**Problem statement:** Please give all of the data again, character for character, and drop the pictures.

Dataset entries
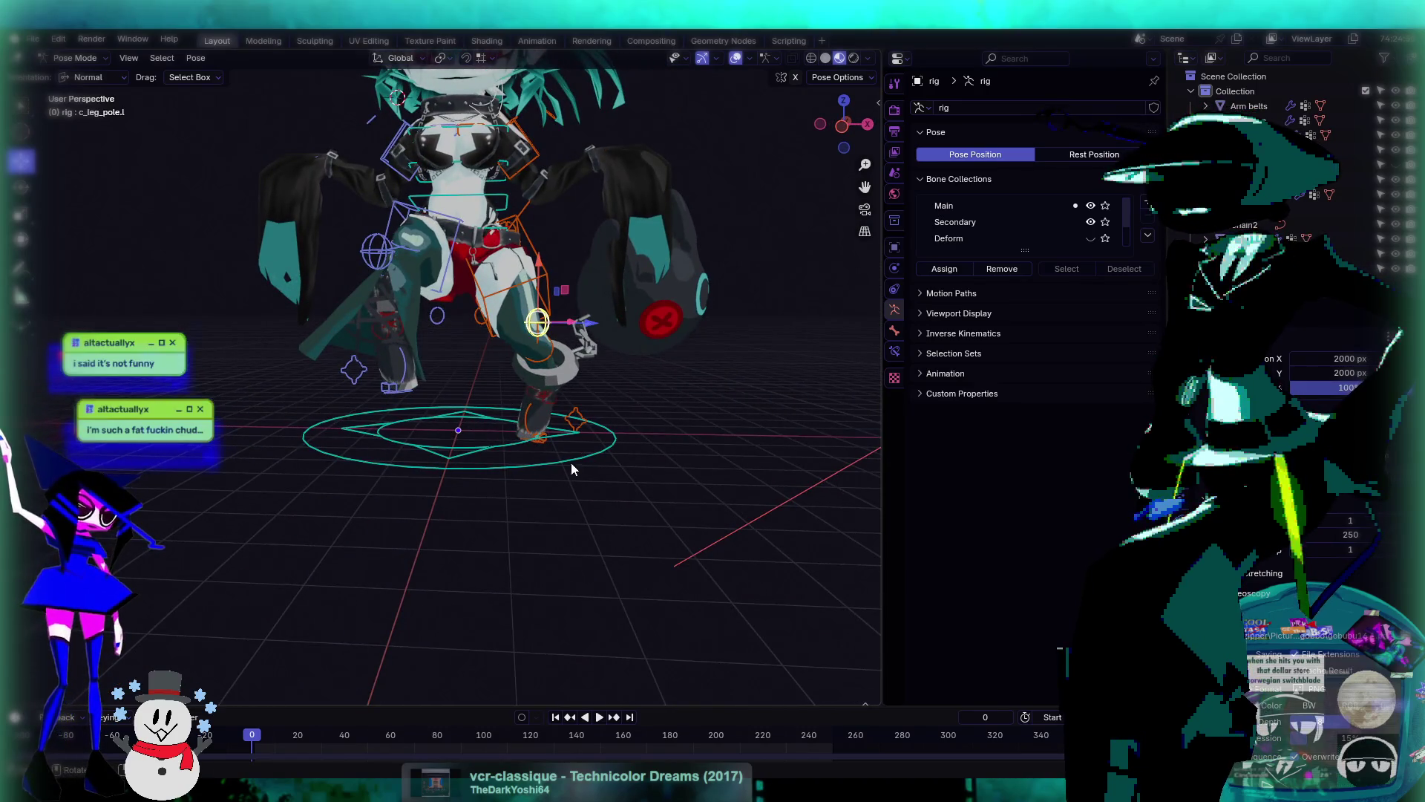
{"action": "left_click", "coordinate": [542, 445]}
{"action": "left_click", "coordinate": [540, 439]}
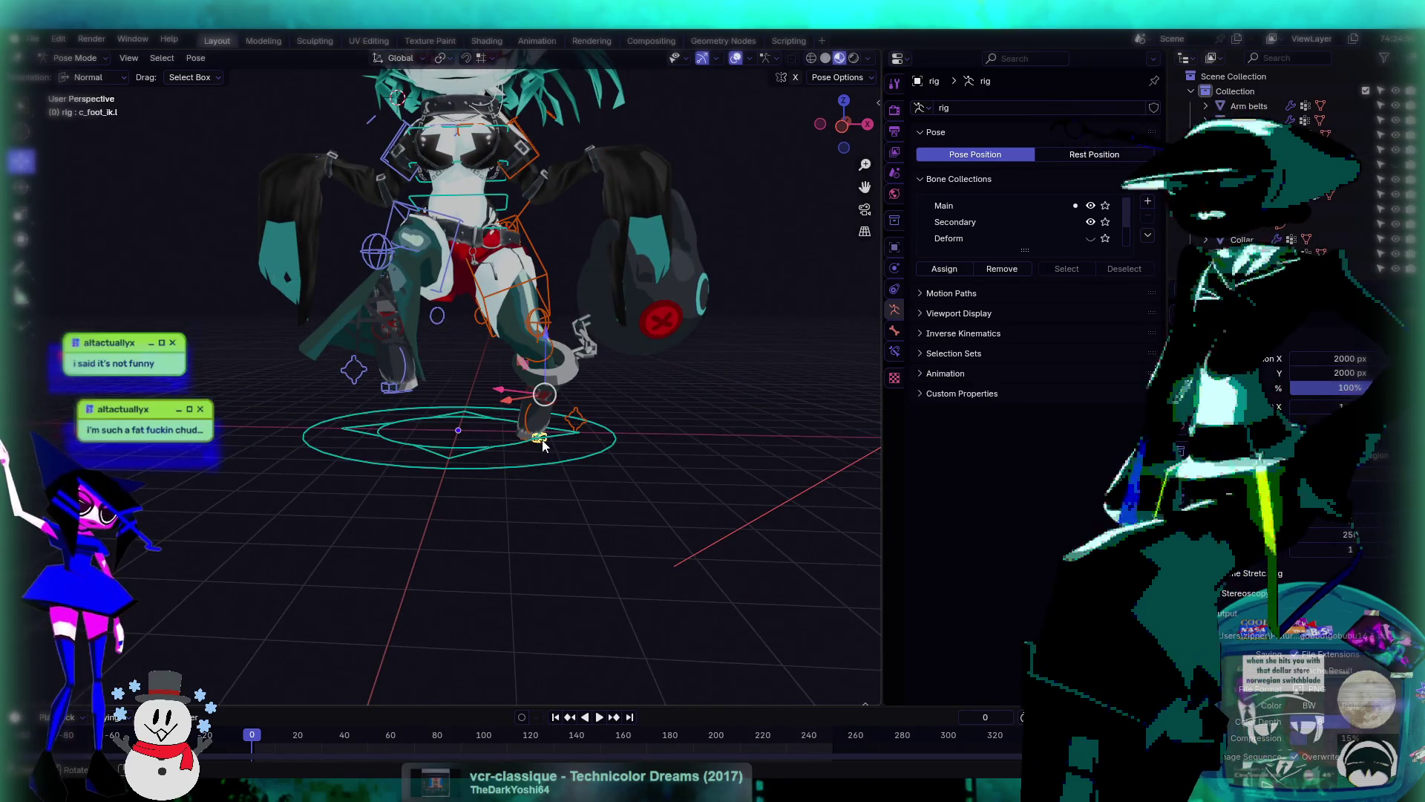
{"action": "mouse_move", "coordinate": [542, 442]}
{"action": "middle_mouse_down"}
{"action": "mouse_move", "coordinate": [472, 405]}
{"action": "mouse_move", "coordinate": [420, 468]}
{"action": "middle_mouse_up"}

**Answer space:**
{"action": "left_click", "coordinate": [542, 445]}
{"action": "left_click", "coordinate": [540, 439]}
{"action": "mouse_move", "coordinate": [542, 442]}
{"action": "middle_mouse_down"}
{"action": "mouse_move", "coordinate": [472, 405]}
{"action": "mouse_move", "coordinate": [420, 468]}
{"action": "middle_mouse_up"}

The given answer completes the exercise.